» **Short problem**
Each line of the material must be repeated precisely, with the pictures left out.

» **Entries provided**
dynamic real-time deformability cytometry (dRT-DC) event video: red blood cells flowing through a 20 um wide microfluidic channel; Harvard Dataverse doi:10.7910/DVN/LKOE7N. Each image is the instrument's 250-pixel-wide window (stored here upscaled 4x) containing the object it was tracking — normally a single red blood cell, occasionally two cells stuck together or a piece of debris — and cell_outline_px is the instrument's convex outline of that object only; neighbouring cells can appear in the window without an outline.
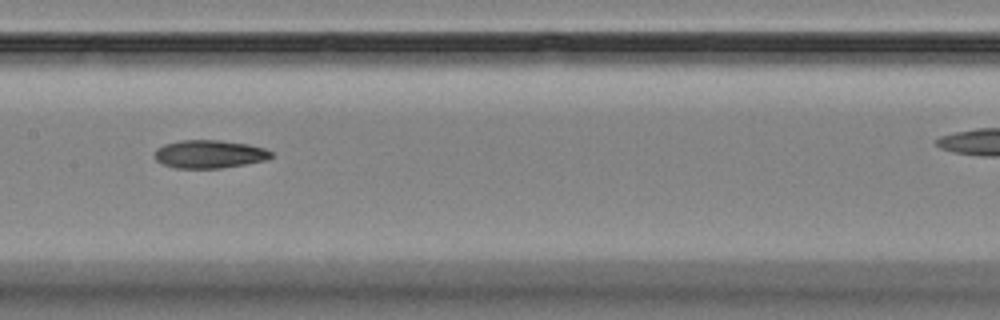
{"species": "Egyptian fruit bat (a non-hibernating species)", "species_latin": "Rousettus aegyptiacus", "temperature_condition": "room temperature", "stored_images_in_passage": 10, "camera_frame_rate_fps": 3000, "um_per_image_px": 0.085, "animal": {"sex": "female"}, "frame": {"image": 1, "passage_image": 5, "time_ms": 6.333, "image_size_px": [1000, 320], "cell_outline_px": [[272, 156], [268, 160], [220, 168], [172, 168], [156, 160], [156, 148], [164, 144], [180, 140], [220, 140], [248, 144], [264, 148], [272, 152]], "centroid_in_image_um": [17.8, 13.09], "position_along_channel_um": 189.6, "area_um2": 19.07}}
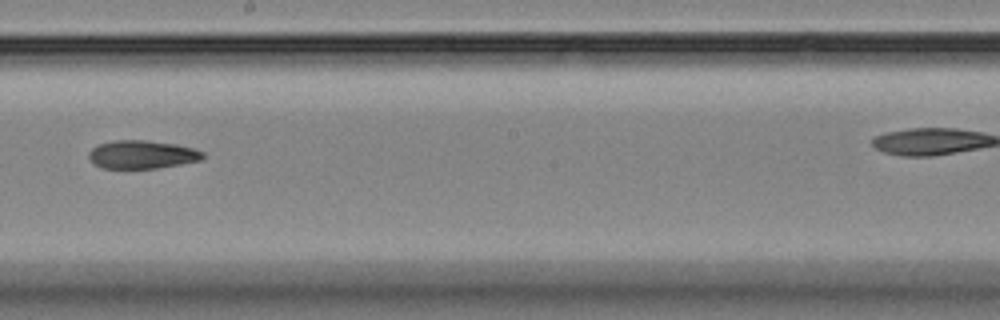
{"frame": {"image": 2, "passage_image": 6, "time_ms": 7.667, "image_size_px": [1000, 320], "cell_outline_px": [[204, 156], [200, 160], [180, 164], [156, 168], [100, 168], [92, 164], [88, 156], [88, 152], [92, 148], [100, 144], [116, 140], [144, 140], [176, 144], [192, 148], [204, 152]], "centroid_in_image_um": [12.03, 13.14], "position_along_channel_um": 236.2, "area_um2": 18.73}}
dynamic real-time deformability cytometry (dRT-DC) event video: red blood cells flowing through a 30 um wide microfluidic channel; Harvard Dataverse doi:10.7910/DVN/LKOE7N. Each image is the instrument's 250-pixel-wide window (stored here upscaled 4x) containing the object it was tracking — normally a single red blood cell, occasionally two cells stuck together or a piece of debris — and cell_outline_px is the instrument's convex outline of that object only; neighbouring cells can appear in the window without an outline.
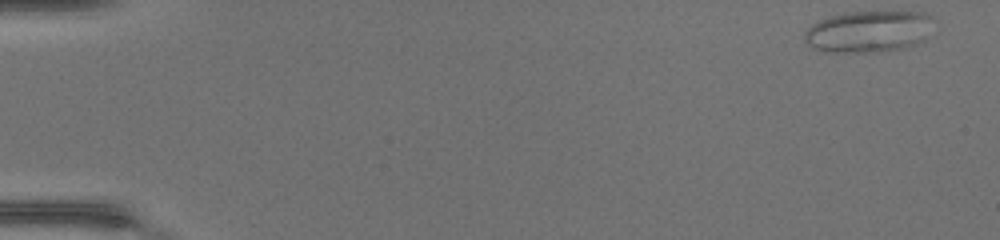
{"species": "common noctule bat (a hibernating species)", "species_latin": "Nyctalus noctula", "temperature_condition": "warm", "stored_images_in_passage": 46, "camera_frame_rate_fps": 3000, "um_per_image_px": 0.085, "animal": {"sex": "female", "body_mass_g": 17.0, "forearm_length_mm": 48.0}, "frame": {"image": 1, "passage_image": 1, "time_ms": 0.0, "image_size_px": [1000, 240], "cell_outline_px": [[928, 16], [924, 40], [900, 48], [864, 52], [828, 52], [812, 48], [804, 40], [804, 32], [812, 24], [820, 20], [832, 16], [852, 12], [920, 12]], "centroid_in_image_um": [73.68, 2.69], "position_along_channel_um": 11.3, "area_um2": 30.11}}
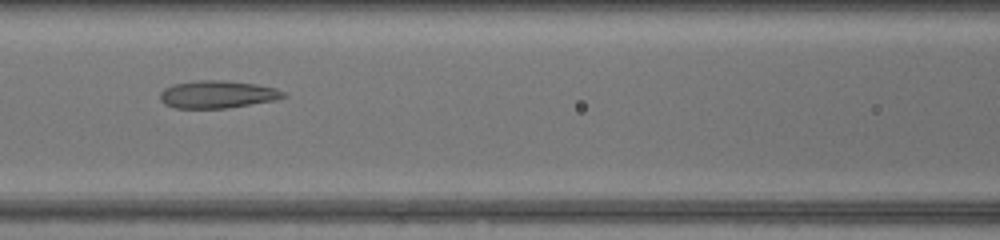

» **Answer to this problem**
dynamic real-time deformability cytometry (dRT-DC) event video: red blood cells flowing through a 20 um wide microfluidic channel; Harvard Dataverse doi:10.7910/DVN/LKOE7N. Each image is the instrument's 250-pixel-wide window (stored here upscaled 4x) containing the object it was tracking — normally a single red blood cell, occasionally two cells stuck together or a piece of debris — and cell_outline_px is the instrument's convex outline of that object only; neighbouring cells can appear in the window without an outline.
{"species": "Egyptian fruit bat (a non-hibernating species)", "species_latin": "Rousettus aegyptiacus", "temperature_condition": "room temperature", "stored_images_in_passage": 10, "camera_frame_rate_fps": 3000, "um_per_image_px": 0.085, "animal": {"sex": "female"}, "frame": {"image": 1, "passage_image": 5, "time_ms": 6.333, "image_size_px": [1000, 320], "cell_outline_px": [[272, 156], [268, 160], [220, 168], [172, 168], [156, 160], [156, 148], [164, 144], [180, 140], [220, 140], [248, 144], [264, 148], [272, 152]], "centroid_in_image_um": [17.8, 13.09], "position_along_channel_um": 189.6, "area_um2": 19.07}}
{"frame": {"image": 2, "passage_image": 6, "time_ms": 7.667, "image_size_px": [1000, 320], "cell_outline_px": [[204, 156], [200, 160], [180, 164], [156, 168], [100, 168], [92, 164], [88, 156], [88, 152], [92, 148], [100, 144], [116, 140], [144, 140], [176, 144], [192, 148], [204, 152]], "centroid_in_image_um": [12.03, 13.14], "position_along_channel_um": 236.2, "area_um2": 18.73}}
dynamic real-time deformability cytometry (dRT-DC) event video: red blood cells flowing through a 30 um wide microfluidic channel; Harvard Dataverse doi:10.7910/DVN/LKOE7N. Each image is the instrument's 250-pixel-wide window (stored here upscaled 4x) containing the object it was tracking — normally a single red blood cell, occasionally two cells stuck together or a piece of debris — and cell_outline_px is the instrument's convex outline of that object only; neighbouring cells can appear in the window without an outline.
{"species": "common noctule bat (a hibernating species)", "species_latin": "Nyctalus noctula", "temperature_condition": "warm", "stored_images_in_passage": 46, "camera_frame_rate_fps": 3000, "um_per_image_px": 0.085, "animal": {"sex": "female", "body_mass_g": 17.0, "forearm_length_mm": 48.0}, "frame": {"image": 1, "passage_image": 1, "time_ms": 0.0, "image_size_px": [1000, 240], "cell_outline_px": [[928, 16], [924, 40], [900, 48], [864, 52], [828, 52], [812, 48], [804, 40], [804, 32], [812, 24], [820, 20], [832, 16], [852, 12], [920, 12]], "centroid_in_image_um": [73.68, 2.69], "position_along_channel_um": 11.3, "area_um2": 30.11}}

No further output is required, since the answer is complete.